__AIM OF THE TASK__:
Transcribe, leaving out every picture, the lines that run from the start of the listing below through the line with "III. Schul- und Rechtsträger".
==== INFORMATION GIVEN
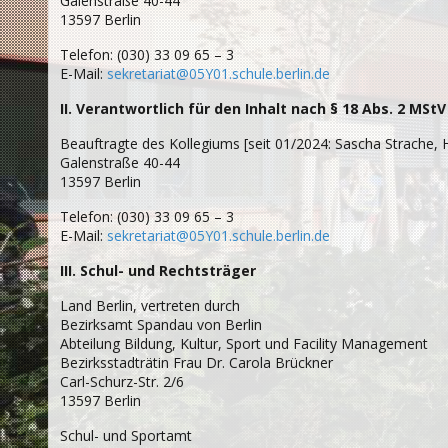
Galenstraße 40-44
13597 Berlin
Telefon: (030) 33 09 65 – 3
E-Mail:
sekretariat@05Y01.schule.berlin.de
II. Verantwortlich für den Inhalt nach § 18 Abs. 2 MStV
Beauftragte des Kollegiums [seit 01/2024: Sascha Strache, 
Galenstraße 40-44
13597 Berlin
Telefon: (030) 33 09 65 – 3
E-Mail:
sekretariat@05Y01.schule.berlin.de
III. Schul- und Rechtsträger
Land Berlin, vertreten durch
Bezirksamt Spandau von Berlin
Abteilung Bildung, Kultur, Sport und Facility Management
Bezirksstadträtin Frau Dr. Carola Brückner
Carl-Schurz-Str. 2/6
13597 Berlin
Schul- und Sportamt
========
__FINAL ANSWER__:
Galenstraße 40-44
13597 Berlin
Telefon: (030) 33 09 65 – 3
E-Mail:
sekretariat@05Y01.schule.berlin.de
II. Verantwortlich für den Inhalt nach § 18 Abs. 2 MStV
Beauftragte des Kollegiums [seit 01/2024: Sascha Strache, 
Galenstraße 40-44
13597 Berlin
Telefon: (030) 33 09 65 – 3
E-Mail:
sekretariat@05Y01.schule.berlin.de
III. Schul- und Rechtsträger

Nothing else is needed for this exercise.